[TEXTO DE LEITURA]
--------------------

Na situação em presença, não pode dizer-se que não foi observado o princípio do contraditório antes da prolação do despacho saneador e relativamente às questões nele apreciadas e decididas, como defende a Recorrente.
Verifica-se que após os articulados das partes e depois do tribunal ter solicitado diversos elementos que teve como relevantes para a apreciação das questões suscitadas pela Embargante, foi designada data para a realização da audiência prévia.
É certo que no despacho que a designa não foram indicadas especificamente as finalidades e o objeto da audiência prévia, como devia ter sido feito, em obediência ao disposto no art.º 591.º n.º 2 do CPC. De qualquer modo, trata-se de uma mera irregularidade, uma vez que a diligência foi realizada sem que qualquer uma das partes tenha suscitado tal questão, sendo uma situação que não se mostra suscetível de influir na decisão da causa.
Constata-se que a audiência prévia foi realizada, em 1 de junho de 2023, constando da ata que foi dada a palavra aos Ilustres Mandatários das partes para efeitos do art.º 591.º n.º 1 al. b) do CPC, da qual fizeram uso.
Esta norma, reportando-se à audiência prévia, prevê que seja facultada às partes a discussão de facto e de direito, nos casos em que ao juiz cumpre apreciar exceções dilatórias ou quando tencione conhecer imediatamente, no todo ou em parte, do mérito da causa.
Não tendo sido suscitada a falsidade da ata, temos de considerar que a mesma atesta aquilo que se passou na diligência, ou seja, que foi realizada a discussão de facto e de direito das exceções dilatórias e do conhecimento do mérito da causa que o tribunal pretendia realizar em sede de despacho saneador.

--------------------

[ENTRADAS]
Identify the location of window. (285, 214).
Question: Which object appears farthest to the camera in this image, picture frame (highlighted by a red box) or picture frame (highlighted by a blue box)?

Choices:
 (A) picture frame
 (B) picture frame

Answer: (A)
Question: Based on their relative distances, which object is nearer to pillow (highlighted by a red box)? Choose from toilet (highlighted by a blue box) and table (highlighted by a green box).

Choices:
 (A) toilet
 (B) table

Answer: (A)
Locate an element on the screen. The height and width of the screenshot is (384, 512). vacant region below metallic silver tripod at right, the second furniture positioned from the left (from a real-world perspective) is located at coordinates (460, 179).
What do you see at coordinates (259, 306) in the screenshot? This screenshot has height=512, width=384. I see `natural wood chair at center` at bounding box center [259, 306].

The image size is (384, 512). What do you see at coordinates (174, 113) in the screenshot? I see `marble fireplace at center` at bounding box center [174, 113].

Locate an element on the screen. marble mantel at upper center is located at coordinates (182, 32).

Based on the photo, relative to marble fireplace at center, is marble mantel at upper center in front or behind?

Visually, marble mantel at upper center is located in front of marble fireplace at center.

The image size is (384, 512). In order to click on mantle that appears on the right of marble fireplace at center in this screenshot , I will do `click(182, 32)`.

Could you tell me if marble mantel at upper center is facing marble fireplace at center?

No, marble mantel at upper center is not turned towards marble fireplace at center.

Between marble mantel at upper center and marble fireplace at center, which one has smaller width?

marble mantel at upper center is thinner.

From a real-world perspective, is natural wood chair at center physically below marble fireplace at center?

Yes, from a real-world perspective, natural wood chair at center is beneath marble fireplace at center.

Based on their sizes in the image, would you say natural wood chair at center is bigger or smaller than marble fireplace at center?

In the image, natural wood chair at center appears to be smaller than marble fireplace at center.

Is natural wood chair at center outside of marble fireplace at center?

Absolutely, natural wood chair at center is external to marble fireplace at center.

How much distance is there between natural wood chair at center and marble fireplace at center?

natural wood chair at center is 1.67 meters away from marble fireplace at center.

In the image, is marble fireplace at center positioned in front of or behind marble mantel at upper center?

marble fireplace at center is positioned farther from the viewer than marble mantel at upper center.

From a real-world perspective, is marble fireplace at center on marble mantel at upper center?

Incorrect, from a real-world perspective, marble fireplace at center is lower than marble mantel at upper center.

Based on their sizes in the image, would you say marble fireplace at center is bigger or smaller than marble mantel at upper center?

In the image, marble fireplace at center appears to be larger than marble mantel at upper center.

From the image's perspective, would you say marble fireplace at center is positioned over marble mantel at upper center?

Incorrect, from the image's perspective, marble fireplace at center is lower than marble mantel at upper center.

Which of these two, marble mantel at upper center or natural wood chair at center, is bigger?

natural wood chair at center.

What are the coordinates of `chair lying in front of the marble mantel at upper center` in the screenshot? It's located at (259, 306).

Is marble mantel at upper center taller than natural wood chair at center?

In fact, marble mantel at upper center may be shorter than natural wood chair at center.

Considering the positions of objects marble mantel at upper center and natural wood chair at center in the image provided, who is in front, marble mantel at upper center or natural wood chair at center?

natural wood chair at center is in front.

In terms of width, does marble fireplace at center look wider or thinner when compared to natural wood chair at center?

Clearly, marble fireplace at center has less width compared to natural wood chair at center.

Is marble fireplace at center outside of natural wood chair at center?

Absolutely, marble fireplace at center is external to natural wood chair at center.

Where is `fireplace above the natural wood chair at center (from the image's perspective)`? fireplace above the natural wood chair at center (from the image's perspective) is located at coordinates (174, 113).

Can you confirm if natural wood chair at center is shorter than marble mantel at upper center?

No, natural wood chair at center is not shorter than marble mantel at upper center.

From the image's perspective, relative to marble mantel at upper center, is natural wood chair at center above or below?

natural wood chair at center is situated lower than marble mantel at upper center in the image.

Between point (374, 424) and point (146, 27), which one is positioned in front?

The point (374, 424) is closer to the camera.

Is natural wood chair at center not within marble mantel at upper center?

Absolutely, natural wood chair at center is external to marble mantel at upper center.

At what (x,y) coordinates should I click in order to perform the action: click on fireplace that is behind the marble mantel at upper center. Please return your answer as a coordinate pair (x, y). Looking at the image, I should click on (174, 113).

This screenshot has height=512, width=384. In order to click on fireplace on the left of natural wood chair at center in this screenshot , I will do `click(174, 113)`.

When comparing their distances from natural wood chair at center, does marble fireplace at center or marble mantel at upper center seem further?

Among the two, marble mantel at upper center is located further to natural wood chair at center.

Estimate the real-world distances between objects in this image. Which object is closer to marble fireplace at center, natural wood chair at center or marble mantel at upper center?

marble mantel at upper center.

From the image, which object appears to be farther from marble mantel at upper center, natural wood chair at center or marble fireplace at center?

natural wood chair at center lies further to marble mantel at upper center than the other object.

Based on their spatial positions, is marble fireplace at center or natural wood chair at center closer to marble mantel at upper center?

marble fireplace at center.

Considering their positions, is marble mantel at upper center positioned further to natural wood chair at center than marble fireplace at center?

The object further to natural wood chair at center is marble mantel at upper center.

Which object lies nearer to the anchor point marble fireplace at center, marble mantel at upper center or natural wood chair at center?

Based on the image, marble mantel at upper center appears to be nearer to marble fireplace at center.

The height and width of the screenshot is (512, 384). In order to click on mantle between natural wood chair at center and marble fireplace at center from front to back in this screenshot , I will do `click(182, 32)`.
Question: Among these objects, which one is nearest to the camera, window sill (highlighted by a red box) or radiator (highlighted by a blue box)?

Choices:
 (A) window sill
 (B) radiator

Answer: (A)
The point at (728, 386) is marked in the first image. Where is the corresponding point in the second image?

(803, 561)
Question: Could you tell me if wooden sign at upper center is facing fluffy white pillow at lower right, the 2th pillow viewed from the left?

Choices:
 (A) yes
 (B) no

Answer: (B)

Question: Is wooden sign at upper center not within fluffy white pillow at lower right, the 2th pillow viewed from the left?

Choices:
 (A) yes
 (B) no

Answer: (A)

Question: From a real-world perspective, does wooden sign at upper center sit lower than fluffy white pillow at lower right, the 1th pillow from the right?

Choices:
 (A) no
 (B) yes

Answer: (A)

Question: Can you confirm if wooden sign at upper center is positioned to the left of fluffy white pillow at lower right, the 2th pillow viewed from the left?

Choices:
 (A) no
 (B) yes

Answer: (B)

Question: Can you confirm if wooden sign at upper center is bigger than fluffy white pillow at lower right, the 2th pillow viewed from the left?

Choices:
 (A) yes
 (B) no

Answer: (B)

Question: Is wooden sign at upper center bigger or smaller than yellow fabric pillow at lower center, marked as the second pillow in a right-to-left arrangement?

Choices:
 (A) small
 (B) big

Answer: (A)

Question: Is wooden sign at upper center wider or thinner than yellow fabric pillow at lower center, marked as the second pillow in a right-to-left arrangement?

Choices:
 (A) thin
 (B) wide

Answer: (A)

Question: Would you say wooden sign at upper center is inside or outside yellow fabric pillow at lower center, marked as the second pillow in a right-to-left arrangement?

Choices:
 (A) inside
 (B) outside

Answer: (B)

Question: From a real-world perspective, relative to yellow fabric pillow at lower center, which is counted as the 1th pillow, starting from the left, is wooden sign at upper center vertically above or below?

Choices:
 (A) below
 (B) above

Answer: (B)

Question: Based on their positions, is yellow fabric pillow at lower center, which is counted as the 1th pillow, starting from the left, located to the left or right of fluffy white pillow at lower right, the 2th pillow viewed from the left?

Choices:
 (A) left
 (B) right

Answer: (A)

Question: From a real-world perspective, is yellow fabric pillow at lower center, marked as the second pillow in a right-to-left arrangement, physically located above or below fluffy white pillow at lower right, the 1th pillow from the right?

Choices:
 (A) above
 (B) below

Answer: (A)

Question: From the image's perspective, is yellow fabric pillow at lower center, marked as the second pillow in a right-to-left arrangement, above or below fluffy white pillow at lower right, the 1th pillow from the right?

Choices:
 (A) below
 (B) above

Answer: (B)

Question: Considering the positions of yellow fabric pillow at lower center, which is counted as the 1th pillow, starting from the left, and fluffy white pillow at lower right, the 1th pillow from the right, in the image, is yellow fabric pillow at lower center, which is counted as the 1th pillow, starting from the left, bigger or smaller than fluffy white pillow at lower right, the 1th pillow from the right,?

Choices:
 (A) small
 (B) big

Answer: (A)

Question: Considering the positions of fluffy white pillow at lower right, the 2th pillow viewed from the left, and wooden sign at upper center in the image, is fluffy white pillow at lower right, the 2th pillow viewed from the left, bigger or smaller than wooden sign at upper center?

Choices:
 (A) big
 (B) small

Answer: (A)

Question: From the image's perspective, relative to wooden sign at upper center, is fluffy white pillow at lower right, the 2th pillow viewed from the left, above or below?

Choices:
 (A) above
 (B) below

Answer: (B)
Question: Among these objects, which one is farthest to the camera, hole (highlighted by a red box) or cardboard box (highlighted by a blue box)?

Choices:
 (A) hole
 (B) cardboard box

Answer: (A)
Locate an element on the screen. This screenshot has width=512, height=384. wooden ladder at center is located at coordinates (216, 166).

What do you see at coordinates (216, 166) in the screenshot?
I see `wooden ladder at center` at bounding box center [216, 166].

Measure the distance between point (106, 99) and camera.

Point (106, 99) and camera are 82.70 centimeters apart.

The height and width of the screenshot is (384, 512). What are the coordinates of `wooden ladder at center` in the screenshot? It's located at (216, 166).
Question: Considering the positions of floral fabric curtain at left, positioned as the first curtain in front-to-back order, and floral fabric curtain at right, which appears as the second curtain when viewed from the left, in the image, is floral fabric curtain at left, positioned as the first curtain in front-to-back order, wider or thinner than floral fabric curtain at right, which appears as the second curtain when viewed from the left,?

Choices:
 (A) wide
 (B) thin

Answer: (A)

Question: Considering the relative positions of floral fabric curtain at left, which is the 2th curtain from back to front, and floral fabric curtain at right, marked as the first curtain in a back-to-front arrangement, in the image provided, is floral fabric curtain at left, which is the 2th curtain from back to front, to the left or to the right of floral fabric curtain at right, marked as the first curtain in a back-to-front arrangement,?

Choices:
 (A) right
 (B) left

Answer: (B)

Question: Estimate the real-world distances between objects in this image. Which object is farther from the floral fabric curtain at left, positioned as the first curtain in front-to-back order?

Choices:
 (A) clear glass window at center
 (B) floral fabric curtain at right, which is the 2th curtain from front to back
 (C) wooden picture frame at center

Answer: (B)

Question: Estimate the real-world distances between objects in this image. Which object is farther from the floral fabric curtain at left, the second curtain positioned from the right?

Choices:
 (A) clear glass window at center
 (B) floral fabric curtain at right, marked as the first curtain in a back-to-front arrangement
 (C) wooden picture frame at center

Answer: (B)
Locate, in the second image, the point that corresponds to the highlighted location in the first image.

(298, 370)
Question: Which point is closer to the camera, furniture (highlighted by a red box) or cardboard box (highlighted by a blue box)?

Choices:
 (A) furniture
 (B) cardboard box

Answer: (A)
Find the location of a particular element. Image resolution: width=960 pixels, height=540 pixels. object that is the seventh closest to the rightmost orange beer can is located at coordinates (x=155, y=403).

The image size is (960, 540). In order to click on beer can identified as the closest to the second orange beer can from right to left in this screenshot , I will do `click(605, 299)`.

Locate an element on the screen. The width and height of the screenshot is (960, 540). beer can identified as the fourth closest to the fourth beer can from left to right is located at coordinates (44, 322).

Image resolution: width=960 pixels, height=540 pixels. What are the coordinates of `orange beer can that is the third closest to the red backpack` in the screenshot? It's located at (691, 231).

--------------------

[TAREFAS]
1. Organize numa tabela Markdown as entradas desde a linha com "From a real-world perspective, is natural" até à linha com "Is natural wood chair at center outside", inclusive, omitindo as linhas em branco. Use as colunas Nº e Conteúdo.
2. Retome o texto sobre a audiência prévia e o princípio do contraditório a partir do ponto em que termina.
O texto e as entradas constituem materiais distintos e independentes.

[RESPOSTAS]
1.
| Nº | Conteúdo |
|---|---|
| 1 | From a real-world perspective, is natural wood chair at center physically below marble fireplace at center? |
| 2 | Yes, from a real-world perspective, natural wood chair at center is beneath marble fireplace at center. |
| 3 | Based on their sizes in the image, would you say natural wood chair at center is bigger or smaller than marble fireplace at center? |
| 4 | In the image, natural wood chair at center appears to be smaller than marble fireplace at center. |
| 5 | Is natural wood chair at center outside of marble fireplace at center? |

2.
Ainda que não tenha sido debatida nos articulados a primeira questão que veio a ser decidida, no sentido do tribunal considerar não ser competente para apreciar os fundamentos invocados pelo Embargante por estes serem fundamento de recurso de revisão, a ata da audiência prévia permite dizer que tal exceção terá sido colocada à discussão das partes, sendo que, além do mais, é a própria Recorrente que refere expressamente nas suas alegações: “foram os mandatários informados, ainda que de forma resumida e oralmente, do sentido da decisão que agora se impugna”. Esta afirmação só revela que a decisão não representou nenhuma surpresa para a Recorrente.
Em face do que da ata consta, não pode dizer-se que não foi observado o contraditório relativamente às exceções dilatórias e à apreciação do pedido que o Exm.º Juiz a quo decidiu.
 Em conclusão, a decisão proferida não incidiu sobre questões de que o juiz não podia tomar conhecimento por ainda não ter dado efetivo cumprimento ao princípio do contraditório, não constituindo uma decisão surpresa, pelo que não incorreu em excesso de pronuncia, nos termos do art.º 615.º n.º 1 al. d) do CPC.
Invoca ainda a Recorrente a nulidade da decisão por falta de fundamentação, na previsão da al. b) do n.º 1 do art.º 615.º.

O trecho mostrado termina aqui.